The indentation problem

    /* abc  
     * def  
     *    ghi  
         *   jkl  
        mno  
    */  

Should become:

abc  
def  
   ghi  
      jkl  
 mno  

So the indent to remove is the shortest indent, other than the first line.

The shortest indent is:
*, before def

For the rest the lines, it doesn't matter if they have a star or not.
It just matters the distance from the 0 column to the first non-star char

So we find the SMALLEST distance from the 0 column to the first non-star char

The first line is always free from indentation considerations, due to how the grammar processes

The old notes

  • Write DocBlock + Comments Grammar
    • src, description, and attributes
    • Can come from multiple different styles (##\n#\n#\n# or /**\n*\n* or // comment or ! comment or whatever)
      • Maybe there is a docblock cleanup step that is non lexerryy?? Or I have to add something to make it flexible ...
      • I suppose I could have a method that modifies one of my directives, so basically you just set the docblock type to /*, then the relevant directives are modified accordingly. This is a fairly convoluted approach, but it would also work. It could even be "aware" of what other language grammar is present, maybe. (maybe not though).
    • catches @name and the description about it, @name(arg1,arg2) description about it, ... what about @arg prop_name description about it & catch prop_name??? I think this is a case-by-case kind of thing. Maybe depending upon the particular attribute? maybe the language grammar can define it

/**
*
*/

or /** */

or

or

or
//
//
//

So, first I have to make a decision about "what is a docblock?", well the common answer is:

/**  
*  
*  
*/  

But if I want docblock functionality in different languages (bash), how tf do I do that?
Well I've proposed:

##  
#  
#  
#  

Which doesn't supply a clear terminator, but it makes sense.

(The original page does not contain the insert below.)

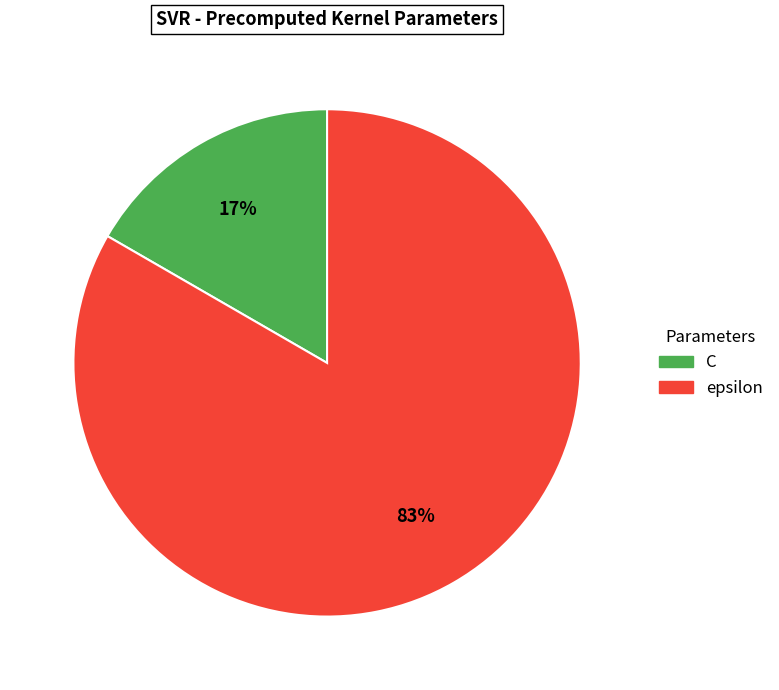

To the nearest percent, what is the combined percentage of epsilon and C?

100%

I could also do just a series of single-line comments. But I think that breaks a common expectation. So no. I won't do that.

So right now, I'm counting ##\n#\n# and /**\n*\n*/ as well as their single-line counterparts ## stuff and /** */

But the ## stuff breaks the docblock contract

But how do I count ## whatever as a docblock but NOT catch it as a comment?

by simply defining things separately.... basically. The # would start a comment, but listen for docblock. Then if the next char is #, then that means we have a docblock & the comment listening can stop & we go into docblock mode.

But how does docblock processing actually work? Lets start with a single line example.

/** I am a simple docblock */  

/* starts a docblock
*/ ends a docblock
I am a simple docblock is the description / body

Then

/**  
* Simple multi-line docblock  
*/  

So ...
previously, I was just parsing all of the stars out after getting the end of the docblock. I could do that still, I suppose, but its kind of a jank solution, especially considering I have a lexer!

So the things I want to remove are:
^\s+\*
If there is no * on a line,

  1. Get a /* to start a docblock
  2. Get a \n to end a line
    • rewind 1
    • append to body. Append to description?
    • forward 1
  3. Get a \n or a * and discard what's before *

Attributes:

  • Start-of-line attributes like @param $argName description of arg
  • in-line attributes like I want you to @see TheThing
  • start-of-line like @param($argName, string) description of the arg
  • in-line like: Lets [TheThing](/TheThing)

I don't really care about the This is @abad Inline Type. Because its just ... not really clear how that should be interpreted & I don't think I want to make decisions about it & Code Scrawl doesn't use this style. Or it hasn't, anyway.